[Record excerpts]

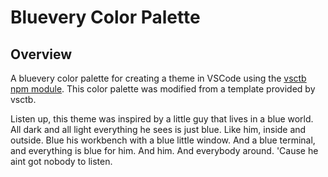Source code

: # Bluevery Color Palette
## Overview
A bluevery color palette for creating a theme in VSCode using the [vsctb npm module](https://www.npmjs.com/package/vsctb). This color palette was modified from a template provided by vsctb.

Listen up, this theme was inspired by a little guy that lives in a blue world. All dark and all light everything he sees is just blue. Like him, inside and outside. Blue his workbench with a blue little window. And a blue terminal, and everything is blue for him. And him. And everybody around. 'Cause he aint got nobody to listen.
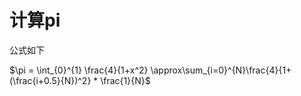 # 计算pi

公式如下

$\pi = \int_{0}^{1} \frac{4}{1+x^2} \approx\sum_{i=0}^{N}\frac{4}{1+(\frac{i+0.5}{N})^2} * \frac{1}{N}$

[/Record excerpts]

#### [Directions for this task]
Format every line of the records above as a Markdown table with two columns, "No." for the row number and "Line" for the text of that line, omitting blank lines and leaving the pictures out of the answer.

#### [Solution to the problem]
| No. | Line |
|---|---|
| 1 | Source code |
| 2 | : # Bluevery Color Palette |
| 3 | ## Overview |
| 4 | A bluevery color palette for creating a theme in VSCode using the [vsctb npm module](https://www.npmjs.com/package/vsctb). This color palette was modified from a template provided by vsctb. |
| 5 | Listen up, this theme was inspired by a little guy that lives in a blue world. All dark and all light everything he sees is just blue. Like him, inside and outside. Blue his workbench with a blue little window. And a blue terminal, and everything is blue for him. And him. And everybody around. 'Cause he aint got nobody to listen. |
| 6 |  # 计算pi |
| 7 | 公式如下 |
| 8 | $\pi = \int_{0}^{1} \frac{4}{1+x^2} \approx\sum_{i=0}^{N}\frac{4}{1+(\frac{i+0.5}{N})^2} * \frac{1}{N}$ |